To use host binaries, run `chroot /host`
Pod IP:
If you don't see a command prompt, try pressing enter.
sh-4.2# chroot /host
sh-4.4# rpm -q runc

And the fact that the debug container is working proves that the modified version of runc isn’t completely broken! Testing the new functionality is a topic for a different post, so I’ll leave it at that.
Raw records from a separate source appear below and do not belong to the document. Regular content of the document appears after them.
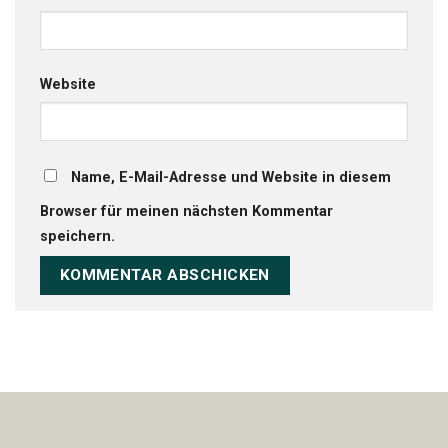
Website
Name, E-Mail-Adresse und Website in diesem
Browser für meinen nächsten Kommentar
speichern.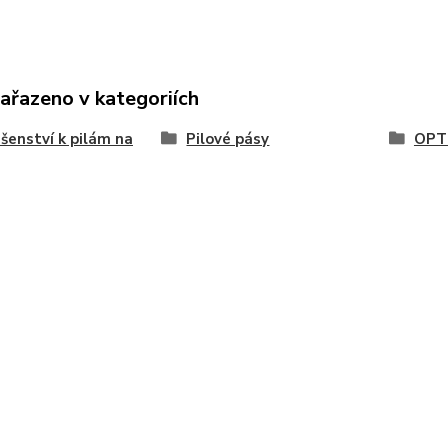
zařazeno v kategoriích
ušenství k pilám na
Pilové pásy
OPT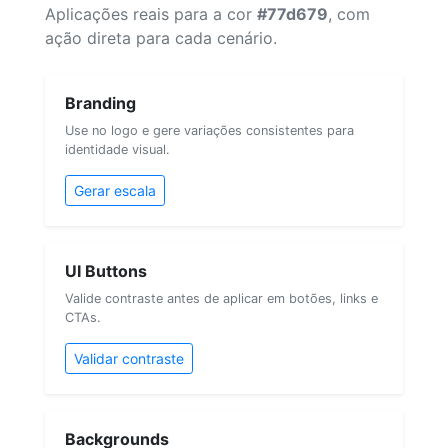
Aplicações reais para a cor
#77d679
, com
ação direta para cada cenário.
Branding
Use no logo e gere variações consistentes para
identidade visual.
Gerar escala
UI Buttons
Valide contraste antes de aplicar em botões, links e
CTAs.
Validar contraste
Backgrounds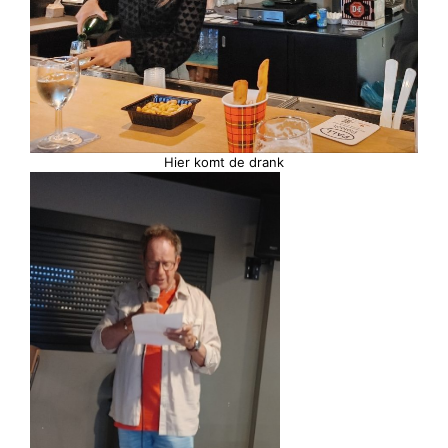
Hier komt de drank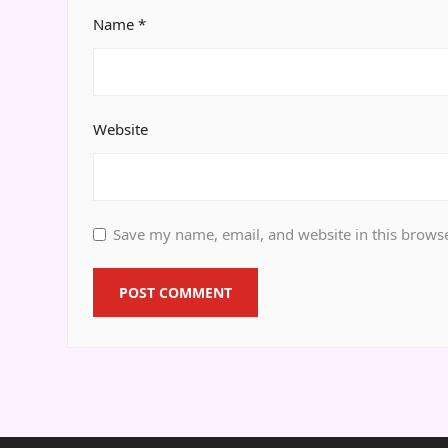
Name
*
Website
Save my name, email, and website in this browse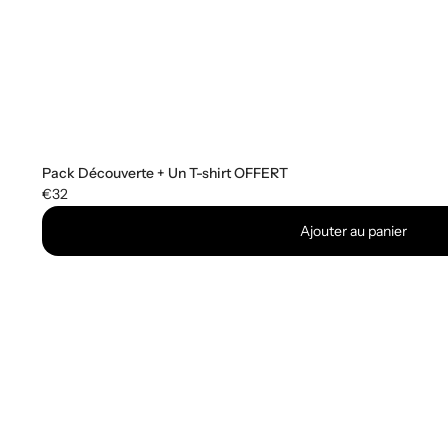
Pack Découverte + Un T-shirt OFFERT
€32
Ajouter au panier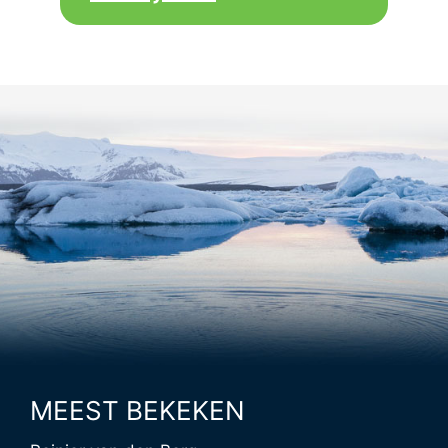
MEEST BEKEKEN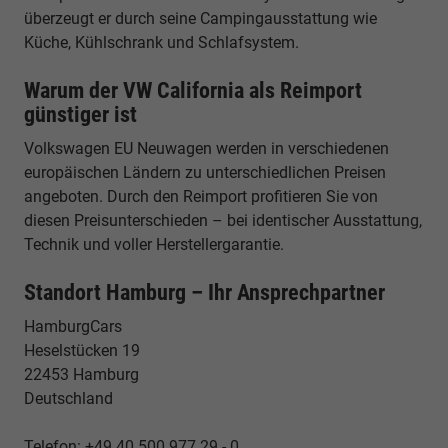
überzeugt er durch seine Campingausstattung wie
Küche, Kühlschrank und Schlafsystem.
Warum der VW California als Reimport
günstiger ist
Volkswagen EU Neuwagen werden in verschiedenen
europäischen Ländern zu unterschiedlichen Preisen
angeboten. Durch den Reimport profitieren Sie von
diesen Preisunterschieden – bei identischer Ausstattung,
Technik und voller Herstellergarantie.
Standort Hamburg – Ihr Ansprechpartner
HamburgCars
Heselstücken 19
22453 Hamburg
Deutschland
Telefon: +49 40 500 977 29 - 0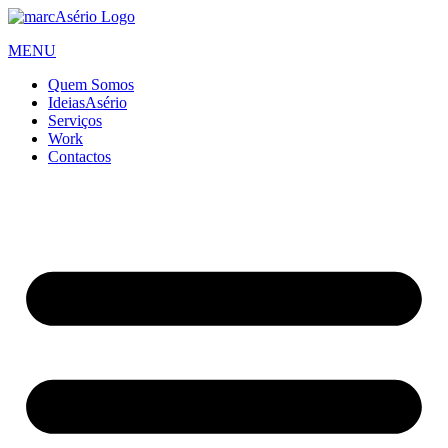
Skip
to
MENU
content
Quem Somos
IdeiasAsério
Serviços
Work
Contactos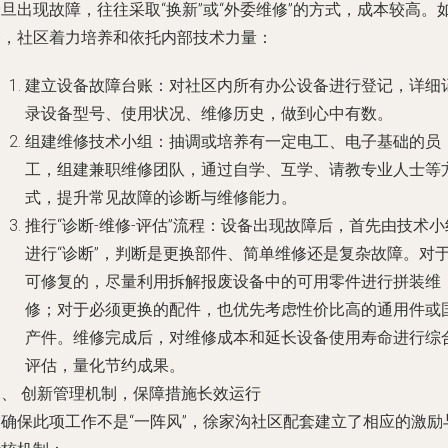
旦出现故障，往往采取“换新”或“外委维修”的方式，成本较高。
今，社区着力培养和依托内部技术力量：
建立设备故障台账：对社区内所有办公设备进行登记，详细
录设备型号、使用状况、维修历史，做到心中有数。
组建维修技术小组：抽调或培养有一定电工、电子基础的员
工，组建兼职维修团队，通过自学、互学、请教专业人士等
式，提升常见故障的诊断与维修能力。
推行“诊断-维修-评估”流程：设备出现故障后，首先由技术小
进行“诊断”，判断是更换部件、简单维修还是复杂故障。对
可修复的，尽量利用拆解报废设备中的可用零件进行拼装维
修；对于必须更换的配件，也优先考虑性价比高的通用件或
产件。维修完成后，对维修成本和延长设备使用寿命进行综
评估，量化节约成果。
三、 创新管理机制，保障措施长效运行
为确保此项工作不是“一阵风”，徐家沟社区配套建立了相应的激励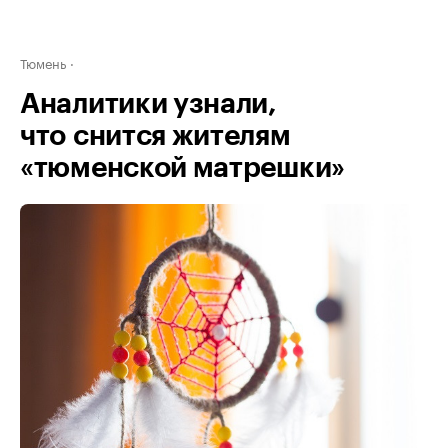
Тюмень
Аналитики узнали,
что снится жителям
«тюменской матрешки»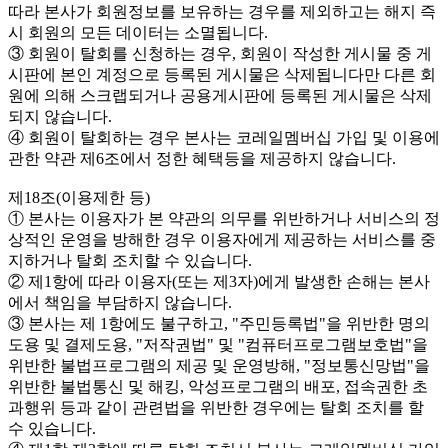
따라 본사가 회원정보를 보유하는 경우를 제외하고는 해지 즉
시 회원의 모든 데이터는 소멸됩니다.
③ 회원이 탈회를 신청하는 경우, 회원이 작성한 게시물 중 게
시판에 본인 계정으로 등록된 게시물은 삭제됩니다만 다른 회
원에 의해 스크랩되거나 공용게시판에 등록된 게시물은 삭제
되지 않습니다.
④ 회원이 탈회하는 경우 본사는 코레일멤버십 가입 및 이용에
관한 약관 제6조에서 정한 혜택등을 제공하지 않습니다.
제18조(이용제한 등)
① 본사는 이용자가 본 약관의 의무를 위반하거나 서비스의 정
상적인 운영을 방해한 경우 이용자에게 제공하는 서비스를 중
지하거나 탈회 조치할 수 있습니다.
② 제1항에 따라 이용자(또는 제3자)에게 발생한 손해는 본사
에서 책임을 부담하지 않습니다.
③ 본사는 제 1항에도 불구하고, "주민등록법"을 위반한 명의
도용 및 결제도용, "저작권법" 및 "컴퓨터프로그램보호법"을
위반한 불법프로그램의 제공 및 운영방해, "정보통신망법"을
위반한 불법통신 및 해킹, 악성프로그램의 배포, 접속권한 초
과행위 등과 같이 관련법을 위반한 경우에는 탈회 조치를 할
수 있습니다.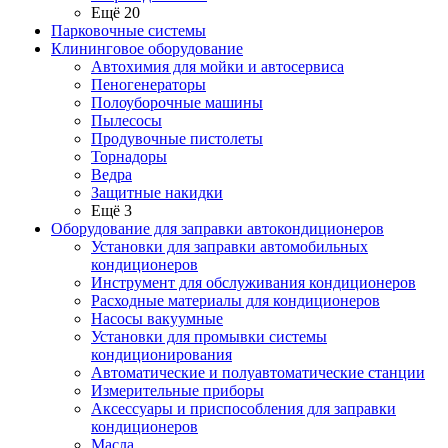
Ещё 20
Парковочные системы
Клининговое оборудование
Автохимия для мойки и автосервиса
Пеногенераторы
Полоуборочные машины
Пылесосы
Продувочные пистолеты
Торнадоры
Ведра
Защитные накидки
Ещё 3
Оборудование для заправки автокондиционеров
Установки для заправки автомобильных
кондиционеров
Инструмент для обслуживания кондиционеров
Расходные материалы для кондиционеров
Насосы вакуумные
Установки для промывки системы
кондиционирования
Автоматические и полуавтоматические станции
Измерительные приборы
Аксессуары и приспособления для заправки
кондиционеров
Масла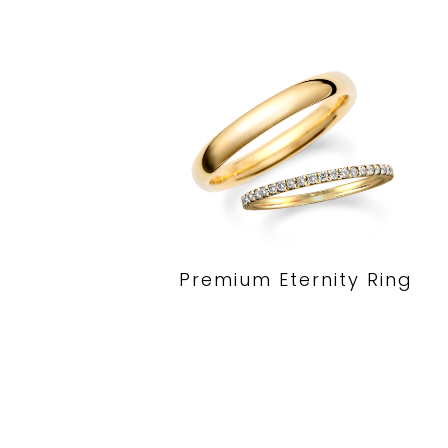
Premium Eternity Ring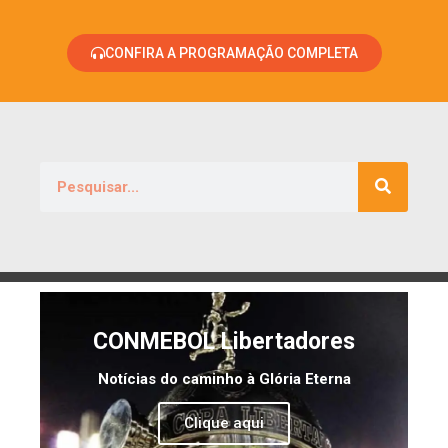
CONFIRA A PROGRAMAÇÃO COMPLETA
CONMEBOL Libertadores
Notícias do caminho à Glória Eterna
Clique aqui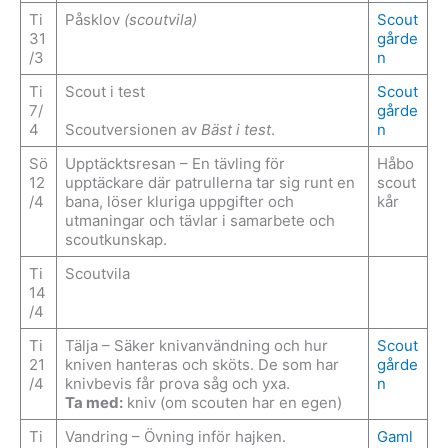
Ti
Påsklov
(scoutvila)
Scout
31
gårde
/3
n
Ti
Scout i test
Scout
7/
gårde
4
Scoutversionen av
Bäst i test
.
n
Sö
Upptäcktsresan – En tävling för
Håbo
12
upptäckare där patrullerna tar sig runt en
scout
/4
bana, löser kluriga uppgifter och
kår
utmaningar och tävlar i samarbete och
scoutkunskap.
Ti
Scoutvila
14
/4
Ti
Tälja – Säker knivanvändning och hur
Scout
21
kniven hanteras och sköts. De som har
gårde
/4
knivbevis får prova såg och yxa.
n
Ta med:
kniv (om scouten har en egen)
Ti
Vandring – Övning inför hajken.
Gaml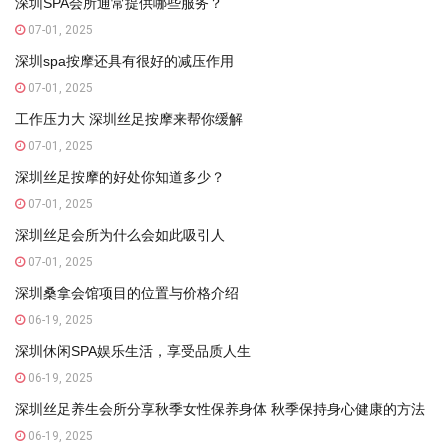
深圳SPA会所通常提供哪些服务？
07-01, 2025
深圳spa按摩还具有很好的减压作用
07-01, 2025
工作压力大 深圳丝足按摩来帮你缓解
07-01, 2025
深圳丝足按摩的好处你知道多少？
07-01, 2025
深圳丝足会所为什么会如此吸引人
07-01, 2025
深圳桑拿会馆项目的位置与价格介绍
06-19, 2025
深圳休闲SPA娱乐生活，享受品质人生
06-19, 2025
深圳丝足养生会所分享秋季女性保养身体 秋季保持身心健康的方法
06-19, 2025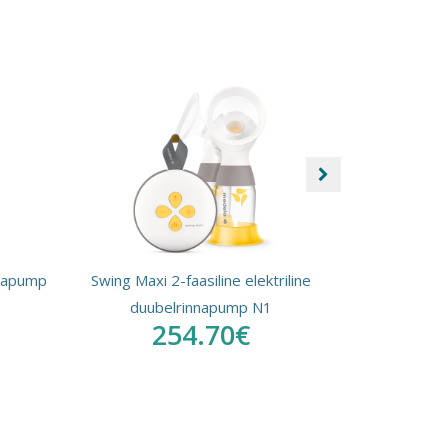
innapump
Swing Maxi 2-faasiline elektriline
duubelrinnapump N1
254.70€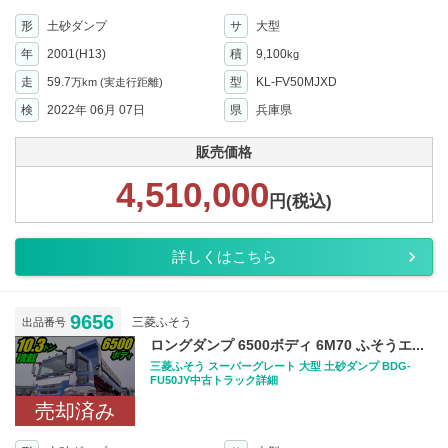
形
土砂ダンプ
サ
大型
年
2001(H13)
積
9,100
kg
走
59.7
型
KL-FV50MJXD
万km
(実走行距離)
検
2022年 06月 07日
県
兵庫県
販売価格
4,510,000
円(税込)
詳しくはこちら
9656
三菱ふそう
出品番号
ロングダンプ 6500ボディ 6M70 ふそうエ...
三菱ふそう スーパーグレート 大型 土砂ダンプ BDG-
FU50JY中古トラック詳細
売却済み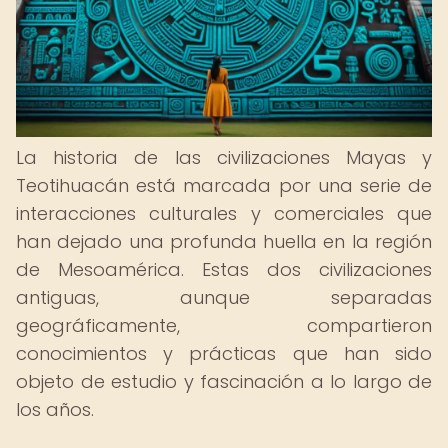
La historia de las civilizaciones Mayas y
Teotihuacán está marcada por una serie de
interacciones culturales y comerciales que
han dejado una profunda huella en la región
de Mesoamérica. Estas dos civilizaciones
antiguas, aunque separadas
geográficamente, compartieron
conocimientos y prácticas que han sido
objeto de estudio y fascinación a lo largo de
los años.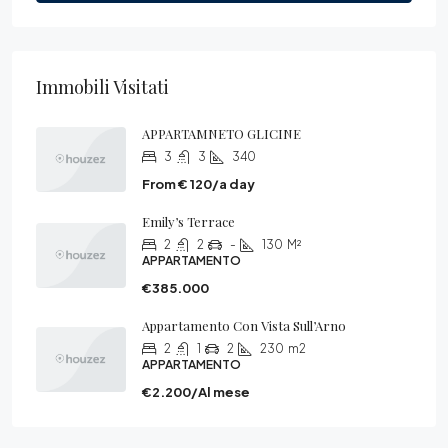
Immobili Visitati
APPARTAMNETO GLICINE
3
3
340
From € 120/a day
Emily’s Terrace
2
2
-
130
M²
APPARTAMENTO
€385.000
Appartamento Con Vista Sull’Arno
2
1
2
230
m2
APPARTAMENTO
€2.200/Al mese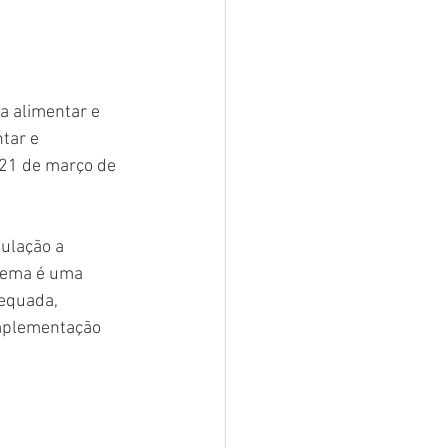
 alimentar e 
tar e 
 21 de março de 
ulação a 
tema é uma 
dequada, 
implementação 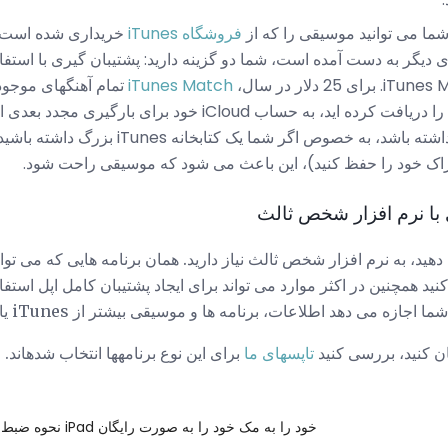
ما می توانید موسیقی را که از
فروشگاه iTunes
خریداری شده است، د
دیگر به دست آمده است، شما دو گزینه دارید: پشتیبان گیری با استفاد
iTunes Match
بدون توجه به جایی که شما آنها را دریافت کرده اید، به حساب iCloud
زمان زیادی برای تنظیم شدن داشته باشد، به خصوص اگر
راک خود را حفظ کنید)، این باعث می شود که موسیقی راحت شود.
دهید، به نرم افزار شخص ثالث نیاز دارید. همان برنامه هایی که می توان
ده کنید همچنین در اکثر موارد می تواند برای ایجاد پشتیبان کامل اپل استفاد
 می دهد اطلاعات، برنامه ها و موسیقی بیشتر از iTunes یا iCloud را تهیه کنید.
ان کنید، بررسی کنید
تاپسهای ما
برای این نوع برنامهها انتخاب شدهاند.
نحوه ضبط صفحه نمایش iPad خود را به مک خود را به صورت رایگان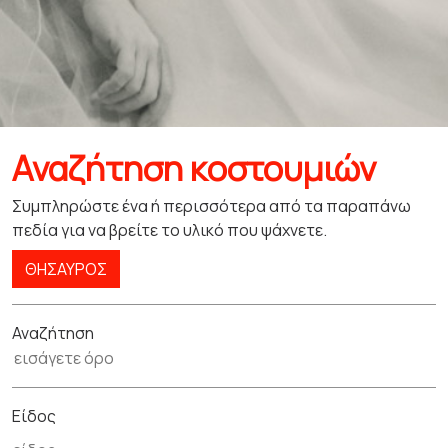
Αναζήτηση κοστουμιών
Συμπληρώστε ένα ή περισσότερα από τα παραπάνω
πεδία για να βρείτε το υλικό που ψάχνετε.
ΘΗΣΑΥΡΌΣ
Αναζήτηση
Είδος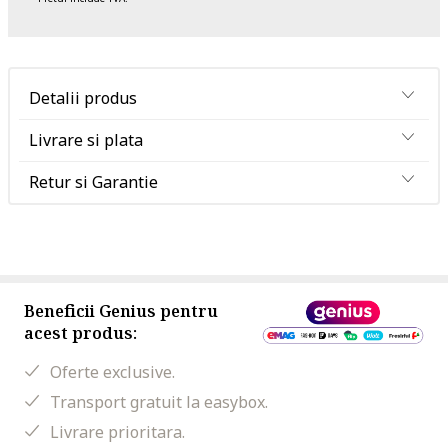
Detalii produs
Livrare si plata
Retur si Garantie
Beneficii Genius pentru
acest produs:
Oferte exclusive.
Transport gratuit la easybox.
Livrare prioritara.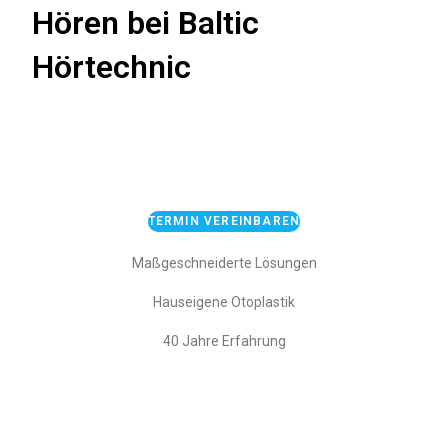
Hören bei Baltic
Hörtechnic
TERMIN VEREINBAREN
Maßgeschneiderte Lösungen
Hauseigene Otoplastik
40 Jahre Erfahrung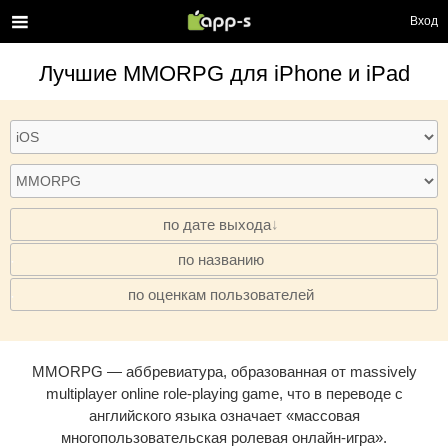
Вход
Лучшие
MMORPG
для iPhone и iPad
по дате выхода
по названию
·
по оценкам пользователей
·
MMORPG — аббревиатура, образованная от massively
multiplayer online role-playing game, что в переводе с
английского языка означает «массовая
многопользовательская ролевая онлайн-игра».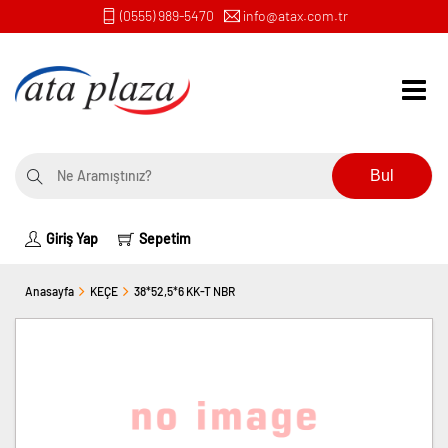
(0555) 989-5470
info@atax.com.tr
Bul
Giriş Yap
Sepetim
Anasayfa
KEÇE
38*52,5*6 KK-T NBR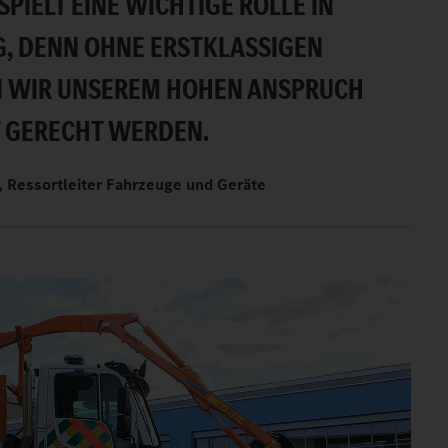
PIELT EINE WICHTIGE ROLLE IN
G, DENN OHNE ERSTKLASSIGEN
 WIR UNSEREM HOHEN ANSPRUCH
T GERECHT WERDEN.
, Ressortleiter Fahrzeuge und Geräte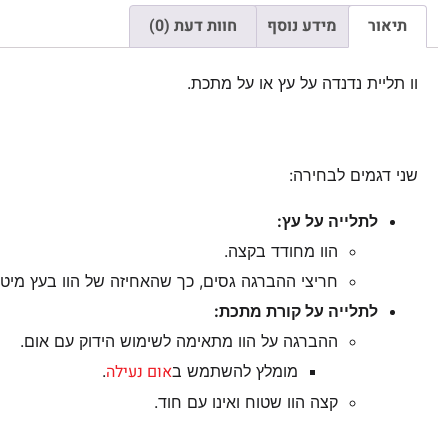
תיאור
מידע נוסף
חוות דעת (0)
וו תליית נדנדה על עץ או על מתכת.
שני דגמים לבחירה:
לתלייה על עץ:
הוו מחודד בקצה.
חריצי ההברגה גסים, כך שהאחיזה של הוו בעץ מיטב
לתלייה על קורת מתכת:
ההברגה על הוו מתאימה לשימוש הידוק עם אום.
אום נעילה
מומלץ להשתמש ב
.
קצה הוו שטוח ואינו עם חוד.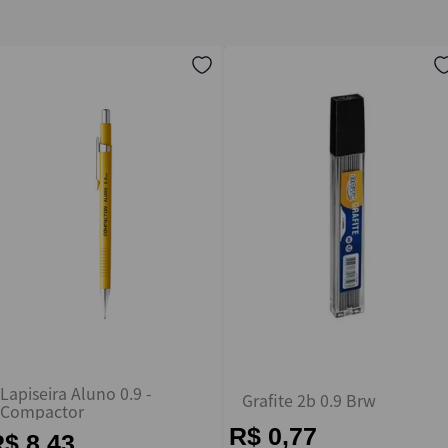
Lapiseira Aluno 0.9 -
Grafite 2b 0.9 Brw
Compactor
R$ 0,77
$ 8,43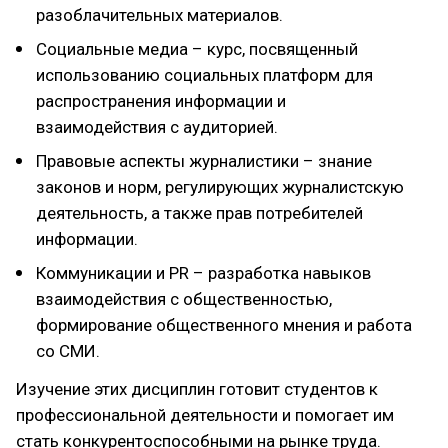
разоблачительных материалов.
Социальные медиа – курс, посвященный
использованию социальных платформ для
распространения информации и
взаимодействия с аудиторией.
Правовые аспекты журналистики – знание
законов и норм, регулирующих журналистскую
деятельность, а также прав потребителей
информации.
Коммуникации и PR – разработка навыков
взаимодействия с общественностью,
формирование общественного мнения и работа
со СМИ.
Изучение этих дисциплин готовит студентов к
профессиональной деятельности и помогает им
стать конкурентоспособными на рынке труда.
Listing and resetting overrides §

rpm-ostree status --booted lists the current base image and any overrides that have been applied:

sh-4.4# rpm-ostree status --booted
State: idle
* pivot://quay.io/openshift-release-dev/ocp-v4.0-art-dev@sha256:9a23adde268dc8937ae293594f58fc4039b574210f320ebdac85a50ef40220dd
              CustomOrigin: Managed by machine-config-operator
                   Version: 48.84.202106231817-0 (2021-06-23T18:21:06Z)
      ReplacedBasePackages: runc 1.0.0-97.rhaos4.8.gitcd80260.el8 -> 1.0.0-98.rhaos4.8.gitcd80260.el8

To reset an override for a specific package, run rpm-ostree override reset $PKG:

sh-4.4# rpm-ostree override reset runc
Staging deployment... done
Freed: 1.1 GB (pkgcache branches: 0)
  runc 1.0.0-98.rhaos4.8.gitcd80260.el8 -> 1.0.0-97.rhaos4.8.gitcd80260.el8
Run "systemctl reboot" to start a reboot

To reset all overrides, execute rpm-ostree reset:

sh-4.4# rpm-ostree reset
Staging deployment... done
Freed: 54.8 MB (pkgcache branches: 0)
  runc 1.0.0-98.rhaos4.8.gitcd80260.el8 -> 1.0.0-97.rhaos4.8.gitcd80260.el8
Run "systemctl reboot" to start a reboot

Discussion §

I achieved my goal of installed a modified runc executable on an OpenShift node. There were two approaches:

  1. rpm-ostree usroverlay creates a writable overlay on /usr. The overlay disappears at reboot, which is fine for my testing needs. This technique doesn’t work from a node debug container; you have to log in over SSH, which requires additional steps to add SSH keys.

  2. rpm-ostree override replace overrides a particular package RPM. The change takes effect after reboot and is persistent. It is easy to rollback or reset the override. This technique does not require SSH login; it works fine in a node debug container.

Because I needed to build my package in a RHEL 8.4 / RHCOS 4.8 buildroot, I used Brew. The build artifacts are RPMs. Therefore rpm-ostree override replace is the most convenient option for me.

Both options apply changes per-node. After confirming with CoreOS developers, there is currently no way to roll out a package override cluster-wide or to a defined group of nodes (e.g. to MachineConfigPool/worker via a MachineConfig). So for now, you either have to apply changes/overrides on specific nodes, or build the whole machine-os-content image and upgrade the cluster. As a container runtime developer, my sweet spot is in a gulf between the existing options. I can tolerate this mild annoyance on the assumption that it discourages messing around in production environments.

In the meantime, now that I have worked out how to install my modified runc onto worker nodes, I will get on with testing it!